One of the most fabulous things about this book is the Lily Dache hats which feature in all of the photographs. These women just look so willowy and elegant. Like the famous bias cut dresses of the '30s, these knitted dresses didn't hide any sins. I suppose a girdle helped control stray minor bulges.

And speaking of the bias cut dress, on Page 4 is this design by Vionnet, famous for the gloriously figure hugging bias cut dress in the '30s.

Design by Vionnet - Paris

The lapels and collar on this dress are amazing, with the contrast bow illusion underpinning the neck, And I love the button detail on the front and on the sleeves.

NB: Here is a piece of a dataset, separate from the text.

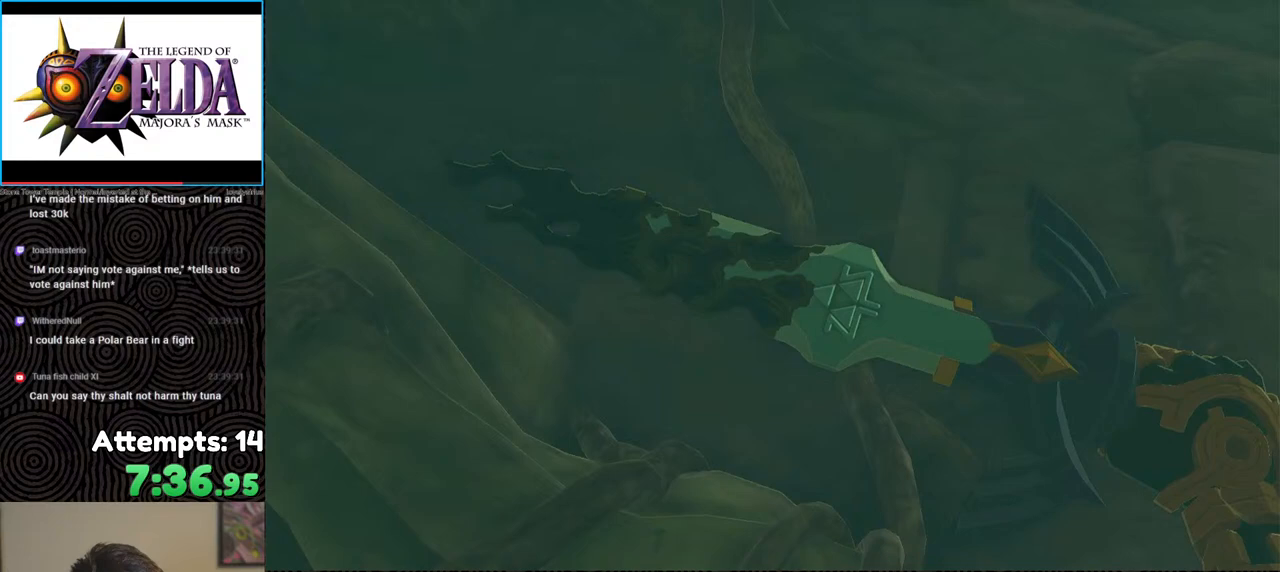
{"buttons": [], "left_stick": "up", "right_stick": "center", "events": [[17, "B", "down"], [117, "B", "up"], [200, "B", "down"], [300, "B", "up"], [367, "B", "down"], [483, "B", "up"]]}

But most of all, I love the Lily Dache hat!

On page 7 we have the Agnes Drecoll dress with the contrast scarf neckline. The BELT! and the BUTTON! Once again, a fabulous hat and gauntlet gloves.

Design by Agnes Drecoll - Paris
Page 8 features the first of two designs by Edward Molyneux. The highlight of this dress is the crocheted buttons, in main and contrast colours. This dress is a chunkier style of knit.

Design by Molyneux - Paris
Molyneux has a second design;

Design by Molyneux - Paris

A checked skirt suit with a blouse. Note the fluted lampshade behind. Here is the blouse:

Design by Molyneux - Paris
How gorgeous is that? Love the lace up neckline.

Design by Maggy Rouf - Paris
Maggy Rouf is a designer I've heard of but know little about.  Here is her contribution, a chunky two piece in ribbing. At first glance the top appears to be a jacket, but this is an illusion. It's a jumper with a long band stitched on the front to make it look like an elegant jacket. So much of '30s designs seems to be about illusion. The HAT! and the BAG!

The last designer to feature is Dilkusha, of whom I have never heard. I didn't feel so bad about that when a quick Google search brought up no hits at all. I assume she's a woman as the name has a feminine ending. Anyway, she contributed this rather sweet number:

Design by Dilkusha - Paris
The collar extends into a ruffle along the front band.

There are quite a few other designs where the designer does not rate a mention, but they're great, so I'll share them with you.

Note the knitted gloves and the cigarette.

Gorgeous, love the neck drapey bit.

I love this "Two-piece vestee suit", once again an example of 1930s illusion. The vest is a false one, the pieces are sewn onto the jacket front as an extension. No getting hot and taking your jacket off in this outfit.

Tweed coat. Note the carved bakelite buttons. HAT!!

 Jiffy knit dress: Did I say HAT!?

Lacy Dress: Note the pocket book, or pochette. (Shhh...HAT!)

Look at the darling scallop shell pockets, the front band extension that buttons and the tie neck.

Nothing to say, except HAT!

Charming and unusual dress with dolman sleeves and twisted belt. (Not saying the H word, but not because I don't want to).

Swagger coat. Separate optional scarf and fabulous buttons.

Crocheted striped dress with interesting neckline and amazing back:

And lastly, because I can't leave anyone out:

The raglan twin set, with twins. Note the props, because this is what you would wear on the golf course. This time the H word is HAIR.

I really don't mind that the cover is loose and in two pieces, and also a tad crumpled. Because I can make any of these designs if I want to. I'm not really likely to want to, but I love knowing that I could.